Project/Capstone - Global access

Degree Name

Master of Science in Nursing (MSN)


School of Nursing and Health Professions


Problem: Noise may have undesirable effects on patients, most notably interfering with their sleep at night. Implementing a quiet-time schedule and other evidence-based practices can increase patients’ satisfaction.

Context: This quality improvement teaching plan was initiated in a 25-bed unit in a large rural community hospital to increase patients’ HCAHPS satisfaction scores for quietness at night. The project involved educating staff members in a medical-surgical unit where patients require constant monitoring. The unit leadership has been concerned about patient-satisfaction scores falling below the 24th percentile.
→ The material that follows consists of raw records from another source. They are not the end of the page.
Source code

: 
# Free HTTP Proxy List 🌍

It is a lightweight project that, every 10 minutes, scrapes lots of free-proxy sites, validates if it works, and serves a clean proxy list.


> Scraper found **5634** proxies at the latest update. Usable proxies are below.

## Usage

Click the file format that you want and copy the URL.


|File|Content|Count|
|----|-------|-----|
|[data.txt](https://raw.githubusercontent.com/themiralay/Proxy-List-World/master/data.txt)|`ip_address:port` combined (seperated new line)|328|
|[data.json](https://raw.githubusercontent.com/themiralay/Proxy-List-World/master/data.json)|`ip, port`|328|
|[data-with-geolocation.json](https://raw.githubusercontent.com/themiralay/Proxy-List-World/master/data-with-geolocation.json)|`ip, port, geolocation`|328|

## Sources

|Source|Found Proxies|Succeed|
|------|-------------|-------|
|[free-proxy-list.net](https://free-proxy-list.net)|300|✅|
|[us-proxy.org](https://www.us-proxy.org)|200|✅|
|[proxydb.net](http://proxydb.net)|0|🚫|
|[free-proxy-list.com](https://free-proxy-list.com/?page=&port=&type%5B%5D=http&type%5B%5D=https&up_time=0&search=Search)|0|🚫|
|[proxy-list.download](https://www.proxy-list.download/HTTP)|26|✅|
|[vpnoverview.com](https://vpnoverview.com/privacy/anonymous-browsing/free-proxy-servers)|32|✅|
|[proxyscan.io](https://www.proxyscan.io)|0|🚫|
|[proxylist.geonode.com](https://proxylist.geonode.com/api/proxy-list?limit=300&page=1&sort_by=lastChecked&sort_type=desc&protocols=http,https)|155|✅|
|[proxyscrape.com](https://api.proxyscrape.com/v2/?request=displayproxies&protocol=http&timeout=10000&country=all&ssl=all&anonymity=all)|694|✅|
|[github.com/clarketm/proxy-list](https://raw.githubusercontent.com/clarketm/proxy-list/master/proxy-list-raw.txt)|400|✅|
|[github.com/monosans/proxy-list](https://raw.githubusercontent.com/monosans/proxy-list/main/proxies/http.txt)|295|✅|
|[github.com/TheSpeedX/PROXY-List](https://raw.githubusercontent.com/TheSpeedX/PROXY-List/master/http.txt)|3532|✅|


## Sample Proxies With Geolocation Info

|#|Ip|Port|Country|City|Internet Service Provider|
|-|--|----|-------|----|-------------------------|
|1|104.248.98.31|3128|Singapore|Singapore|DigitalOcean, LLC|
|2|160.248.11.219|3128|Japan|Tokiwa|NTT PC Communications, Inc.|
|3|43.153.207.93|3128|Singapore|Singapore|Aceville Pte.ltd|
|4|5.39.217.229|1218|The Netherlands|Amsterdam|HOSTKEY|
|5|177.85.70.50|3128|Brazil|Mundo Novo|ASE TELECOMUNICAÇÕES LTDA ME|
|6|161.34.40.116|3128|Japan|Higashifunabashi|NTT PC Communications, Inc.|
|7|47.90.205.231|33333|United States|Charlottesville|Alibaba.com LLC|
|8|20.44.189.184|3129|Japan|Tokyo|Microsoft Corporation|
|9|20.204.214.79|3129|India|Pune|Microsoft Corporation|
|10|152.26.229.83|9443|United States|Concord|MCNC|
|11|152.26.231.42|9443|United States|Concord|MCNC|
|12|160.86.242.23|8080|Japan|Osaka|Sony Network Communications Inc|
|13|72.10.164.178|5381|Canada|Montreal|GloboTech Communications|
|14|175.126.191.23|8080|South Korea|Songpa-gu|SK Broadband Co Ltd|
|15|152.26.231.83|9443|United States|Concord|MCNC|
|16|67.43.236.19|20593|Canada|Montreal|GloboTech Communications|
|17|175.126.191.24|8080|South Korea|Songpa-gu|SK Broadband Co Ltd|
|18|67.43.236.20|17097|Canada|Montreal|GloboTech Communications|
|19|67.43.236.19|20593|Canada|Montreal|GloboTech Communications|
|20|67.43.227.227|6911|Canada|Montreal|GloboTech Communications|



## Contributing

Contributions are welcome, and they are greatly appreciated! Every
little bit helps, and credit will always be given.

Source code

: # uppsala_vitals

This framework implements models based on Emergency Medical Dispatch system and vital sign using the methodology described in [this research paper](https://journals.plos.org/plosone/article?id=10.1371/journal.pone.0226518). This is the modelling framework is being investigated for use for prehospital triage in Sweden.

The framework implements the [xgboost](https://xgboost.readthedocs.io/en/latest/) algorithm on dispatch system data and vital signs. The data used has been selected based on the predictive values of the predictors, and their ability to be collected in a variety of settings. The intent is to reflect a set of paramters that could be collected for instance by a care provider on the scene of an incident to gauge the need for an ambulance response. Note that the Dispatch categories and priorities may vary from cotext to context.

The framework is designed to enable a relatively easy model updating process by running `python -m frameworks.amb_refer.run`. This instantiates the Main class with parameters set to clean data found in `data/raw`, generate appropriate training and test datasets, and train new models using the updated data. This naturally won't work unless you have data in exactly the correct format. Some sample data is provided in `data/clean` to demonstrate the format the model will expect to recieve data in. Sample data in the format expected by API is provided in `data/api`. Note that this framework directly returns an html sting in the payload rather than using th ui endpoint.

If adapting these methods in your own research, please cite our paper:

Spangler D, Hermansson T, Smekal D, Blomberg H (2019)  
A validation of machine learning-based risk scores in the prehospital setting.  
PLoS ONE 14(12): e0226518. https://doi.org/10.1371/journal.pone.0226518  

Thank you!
Interventions: To meet its goals by the end of the performance year 2020, the unit developed a nursing- and patient-centered approach, including a quiet-at-night team to test a new quietness toolkit consisting of a presentation on the unit’s current HCHAPS scores, a microsystem gap analysis using audits, assessment of staff members’ baseline knowledge, one-on-one staff education by designated team members, and bedside huddles to remind nurses and evaluate patient satisfaction.

Measures: The process measures that were included pre-COVID included a pre and post-test to provide immediate feedback on the effectiveness of the training. Comparison of the benchmarks and baseline data with run and control charts and monitoring of the quiet at night HCAHPS score will be conducted post-COVID on a quarterly basis.

Results: The coronavirus pandemic delayed the implementation of several components of this implementation and teaching plan. Initial results from a small pilot of 5 nightshift nurses indicated that education interventions including a toolkit may be effective in decreasing noise at night especially between the hours of 12:00 am and 4:00 am.

Conclusions: Improving staff awareness can reduce unnecessary night-time noise in hospitals. A quietness-at-night teaching plan and toolkit for staff members has the potential to increase the relevant HCAHPS score and enhance patient sleep quality.